BROOKE GLADSTONE: Now, you describe what we call "Astroturf," fake grass roots campaigns.
GEORGE MONBIOT: Mm-hmm [AFFIRMATIVE].
BROOKE GLADSTONE: So what do they do beyond Astroturf?
GEORGE MONBIOT: There's a document which says we should launch this away from the big media outlets because they're quite likely to smell a rat, whereas elsewhere, where journalists seem to be more naive, we think we'll be able to pass this off okay. It was a cleverly run campaign, and, unfortunately, journalists right across the U.S. were far too credulous, and the messages were picked up by many U.S. politicians as well as by the public.
BROOKE GLADSTONE: These P.R. firms and the grass roots organizations and the think tanks, repeating the line of this Philip Morris coordinated campaign, they weren't necessarily lying, were they? You write that they might just have been selecting and highlighting the research that suited them.
GEORGE MONBIOT: The great majority of what they did was selection rather than invention, and they would cherry-pick research results completely out of context and suggest that these research results showed that climate change wasn't happening, or, indeed, that passive smoking didn't cause any adverse health effects, whereas if you look at the science as a whole, it showed a very clear pattern of climate change and a clear pattern of adverse health effects caused as a result of secondhand smoke.
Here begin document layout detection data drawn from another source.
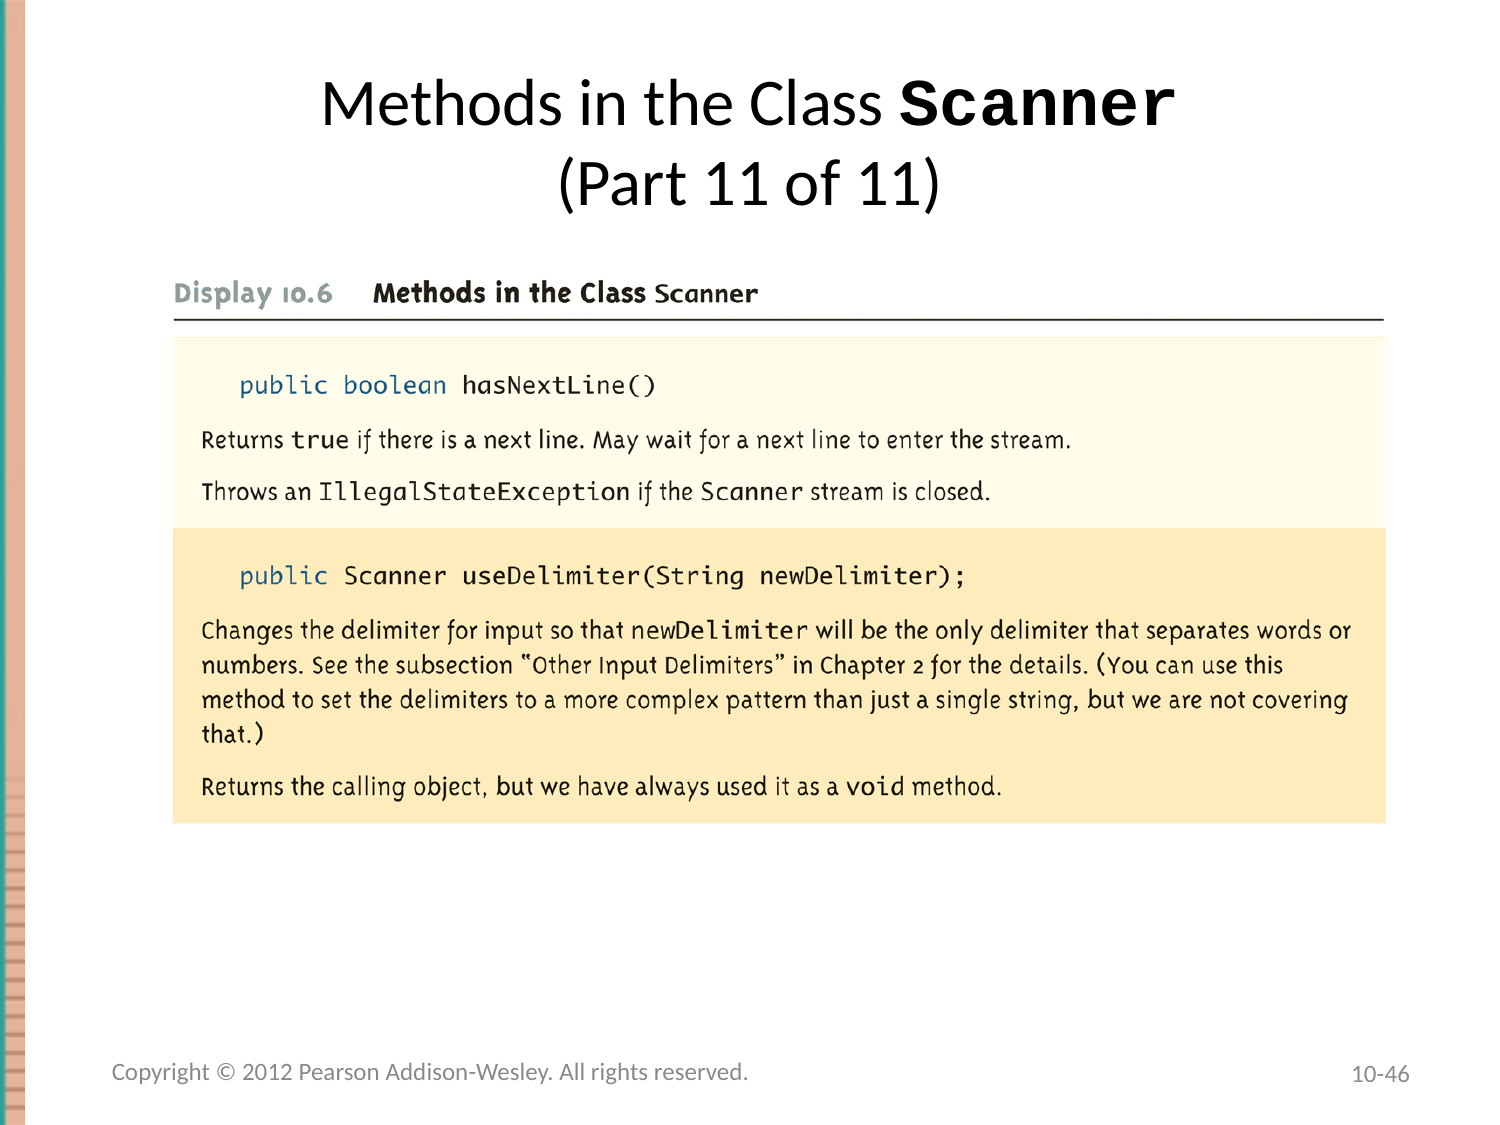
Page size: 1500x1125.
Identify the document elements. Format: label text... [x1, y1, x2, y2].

picture [141, 266, 1417, 838]
slide_number 10-46 [1074, 1042, 1425, 1103]
footer Copyright © 2012 Pearson Addison-Wesley. All rights reserved. [75, 1040, 788, 1100]
title Methods in the Class Scanner (Part 11 of 11) [74, 44, 1426, 233]
picture [0, 0, 25, 1125]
But in some instances, they did circulate information which was just plain wrong and which had no source.
BROOKE GLADSTONE: Well, if the goal was to muddy the waters for the issue of passive smoking by muddying the waters on global warming, did it work?
GEORGE MONBIOT: Certainly the muddying of the waters on global warming has been extremely successful, and I would suggest that it's been more successful than the muddying of the waters on passive smoking, because, certainly in the U.S., more authorities have taken action on passive smoking than they have on climate change.
BROOKE GLADSTONE: You aren't suggesting by your article, though, that Philip Morris took charge on muddying the waters on [LAUGHS] global warming, do you? I mean, certainly Exxon and the other big oil companies had a fair hand in all of that.
GEORGE MONBIOT: Well, that's absolutely true, but the point here is that one of the campaigns, which was by far and away the most central to corporate-funded climate change denial, the Advancement for Sound Science Coalition and junkscience.com and the other things that it spawned, was actually started by Philip Morris rather than by Exxon. And Exxon only came in later.
BROOKE GLADSTONE: When you look at how the media have tried to deal with the situation of, say, global warming, we've noted quite a lot on this program that a false equivalency has been injected into the argument, the sense that there are some scientists that think one thing and some scientists think another. And you've got the appearance of balance when in fact most scientists think one thing and only a very few scientists think the other. Are we still dealing right now, do you think, with this false equivalency when it comes to discussing global warming, or have we finally gotten over it and accepted that there is a consensus on the issue?
GEORGE MONBIOT: While there is no substantive debate taking place among scientists about whether man-made climate change is happening or about whether it represents a very serious threat to many of the world's people, in the media, that debate is still going on. What it reflects is this very concerted effort by corporations to cast doubt on the science.
BROOKE GLADSTONE: George, thank you very much.
GEORGE MONBIOT: That's my pleasure. No trouble.
BROOKE GLADSTONE: George Monbiot is a professor at Oxford University and columnist for The Guardian. His new book is called Heat.